(TASK PROMPT):
Omit the images and retype the records verbatim.

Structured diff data
=== Begin Enclosure ===

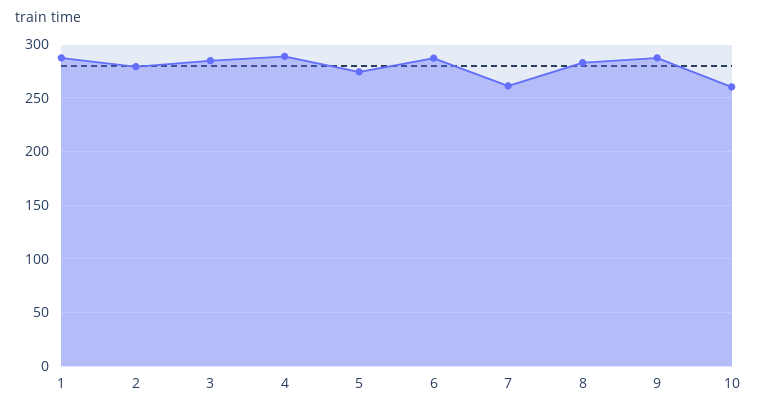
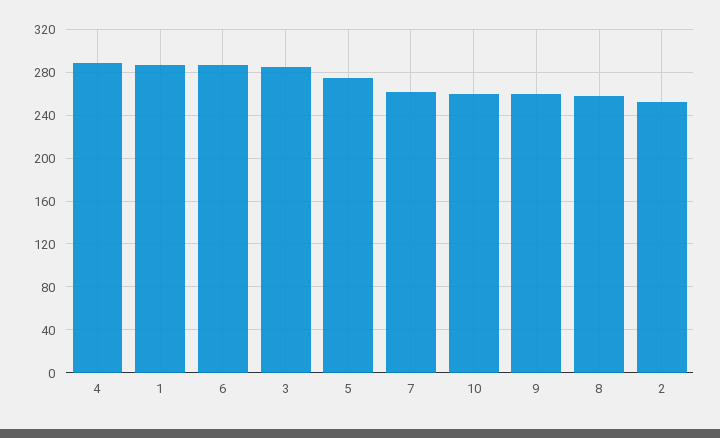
  {
    "1": 290,
-   "2": 280,
+   "2": 250,
    "3": 280,
    "4": 290,
    "5": 270,
    "6": 290,
    "7": 260,
-   "8": 280,
+   "8": 260,
-   "9": 290,
+   "9": 260,
    "10": 260
  }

=== End Enclosure ===

(FINISHED EXERCISE):
  {
    "1": 290,
-   "2": 280,
+   "2": 250,
    "3": 280,
    "4": 290,
    "5": 270,
    "6": 290,
    "7": 260,
-   "8": 280,
+   "8": 260,
-   "9": 290,
+   "9": 260,
    "10": 260
  }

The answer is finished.